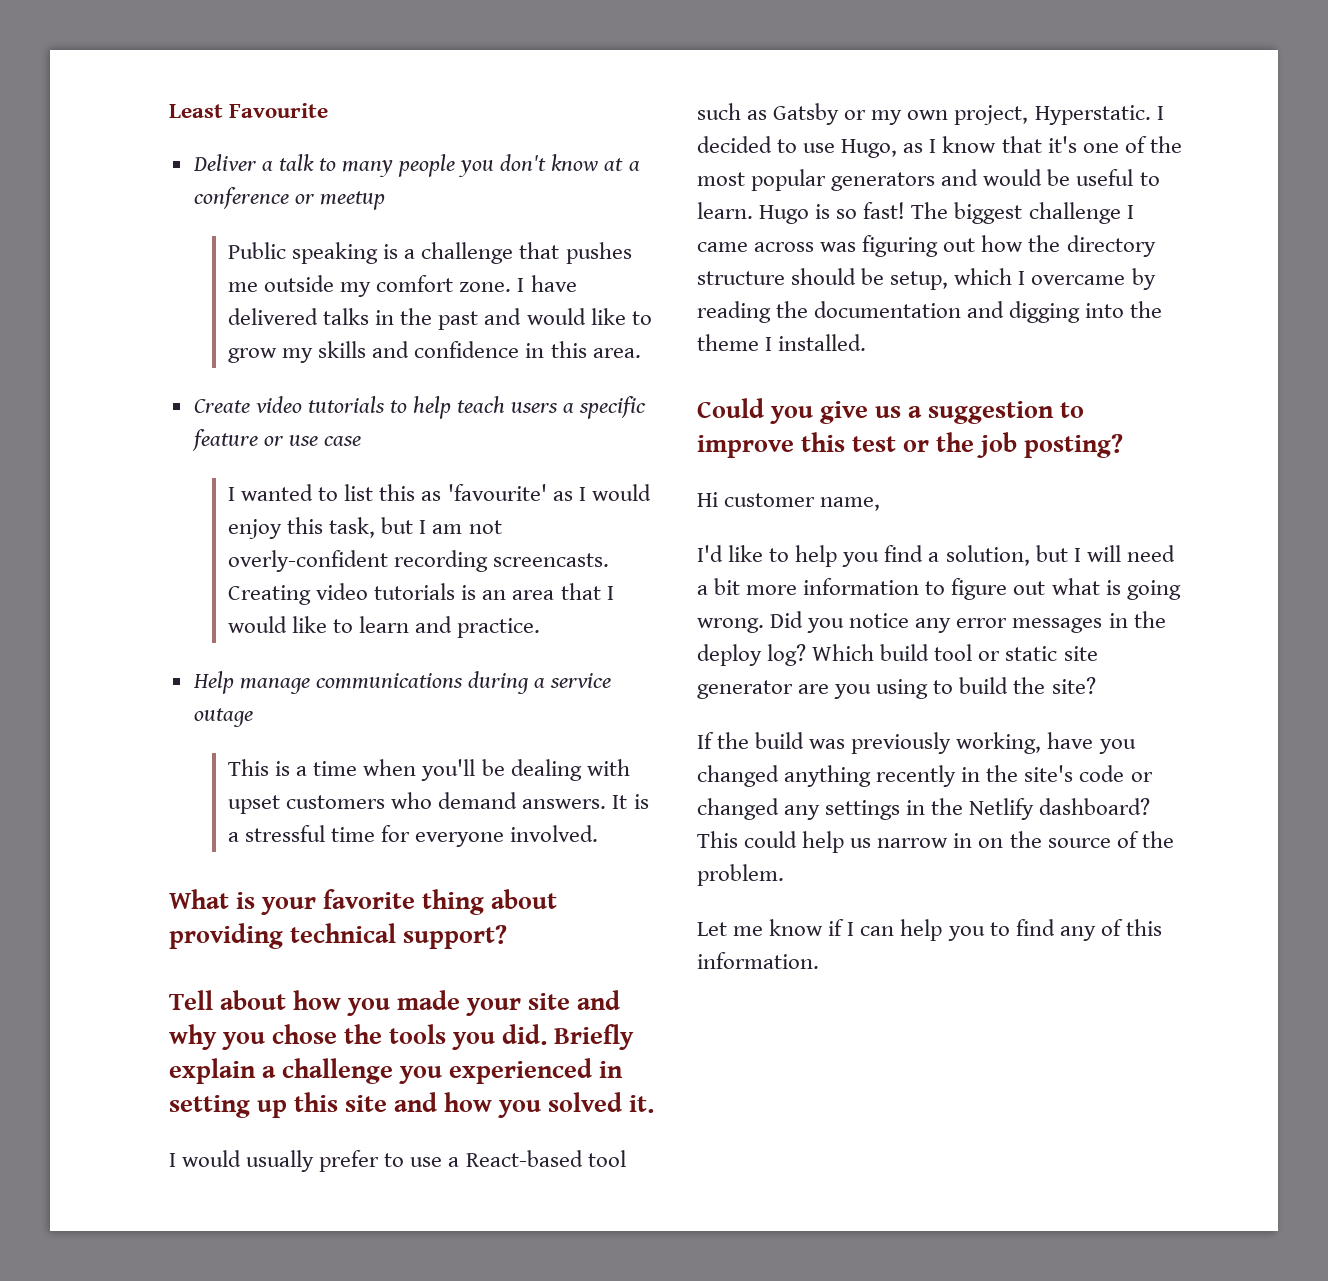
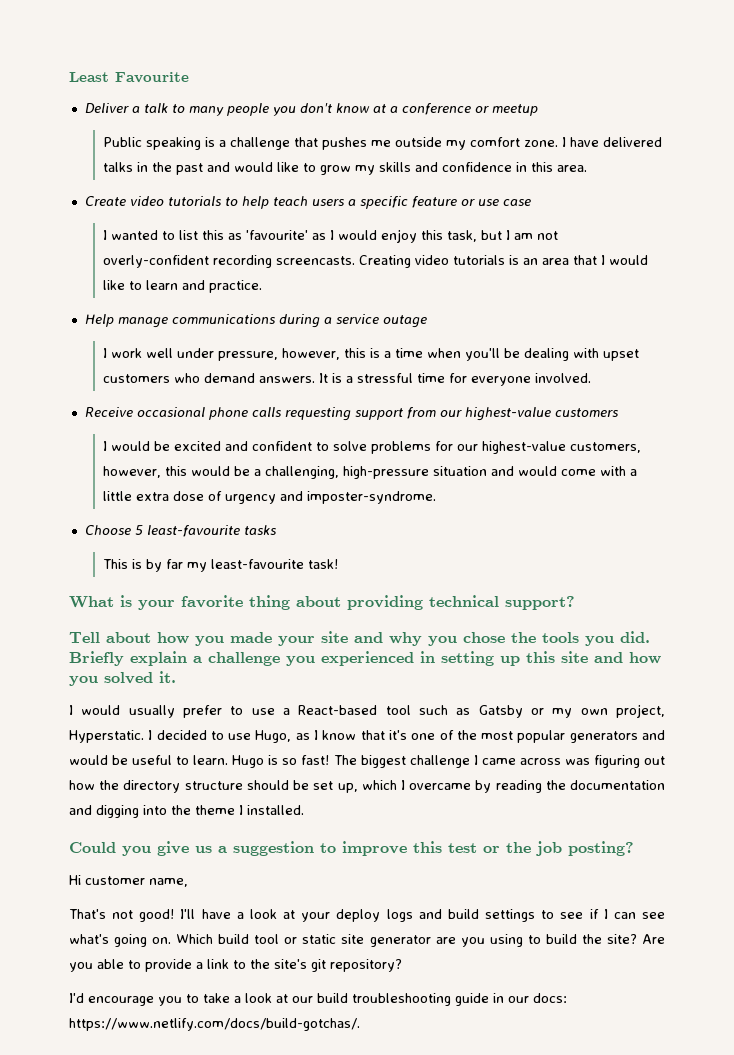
[228,759,270,776] This -> [102,348,366,361] I work well under pressure, however, this
(599, 833) none -> [84,407,618,421] [102,441,641,454] [102,466,637,479] [102,491,436,504] [84,525,276,537] [102,559,338,572] // Receive occasional phone calls requesting support from our highest-value customers // I would be excited and confident to solve problems for our highest-value customers, however, this would be a challenging, high-pressure situation and would come with a little extra dose of urgency and imposter-syndrome. // Choose 5 least-favourite tasks // This is by far my least-favourite task!
[890,271,949,290] setup, -> [313,781,358,793] set up,
[697,545,1175,567] [697,578,1181,600] [697,611,1166,633] [697,644,807,666] I'd like to help you find a solution, but I will need a bit more information to figure out what is going wrong. Did you notice any error messages in the deploy log? -> [69,909,665,922] [69,934,172,947] That's not good! I'll have a look at your deploy logs and build settings to see if I can see what's going on.
[697,732,1136,754] [697,765,1153,787] [697,798,1151,820] [697,831,1174,853] [697,864,784,886] [697,919,1162,941] [697,952,819,969] // If the build was previously working, have you changed anything recently in the site's code or changed any settings in the Netlify dashboard? This could help us narrow in on the source of the problem. // Let me know if I can help you to find any of this information. -> [641,934,665,944] [69,959,402,972] [69,993,567,1006] [69,1018,360,1031] Are you able to provide a link to the site's git repository? // I'd encourage you to take a look at our build troubleshooting guide in our docs: https://www.netlify.com/docs/build-gotchas/.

* [Problem to solve]: Having found the line with "(599, 833) none", transcribe it and each line after it to the end of the entries, with no other lines.

* [Exercise answer]:
(599, 833) none -> [84,407,618,421] [102,441,641,454] [102,466,637,479] [102,491,436,504] [84,525,276,537] [102,559,338,572] // Receive occasional phone calls requesting support from our highest-value customers // I would be excited and confident to solve problems for our highest-value customers, however, this would be a challenging, high-pressure situation and would come with a little extra dose of urgency and imposter-syndrome. // Choose 5 least-favourite tasks // This is by far my least-favourite task!
[890,271,949,290] setup, -> [313,781,358,793] set up,
[697,545,1175,567] [697,578,1181,600] [697,611,1166,633] [697,644,807,666] I'd like to help you find a solution, but I will need a bit more information to figure out what is going wrong. Did you notice any error messages in the deploy log? -> [69,909,665,922] [69,934,172,947] That's not good! I'll have a look at your deploy logs and build settings to see if I can see what's going on.
[697,732,1136,754] [697,765,1153,787] [697,798,1151,820] [697,831,1174,853] [697,864,784,886] [697,919,1162,941] [697,952,819,969] // If the build was previously working, have you changed anything recently in the site's code or changed any settings in the Netlify dashboard? This could help us narrow in on the source of the problem. // Let me know if I can help you to find any of this information. -> [641,934,665,944] [69,959,402,972] [69,993,567,1006] [69,1018,360,1031] Are you able to provide a link to the site's git repository? // I'd encourage you to take a look at our build troubleshooting guide in our docs: https://www.netlify.com/docs/build-gotchas/.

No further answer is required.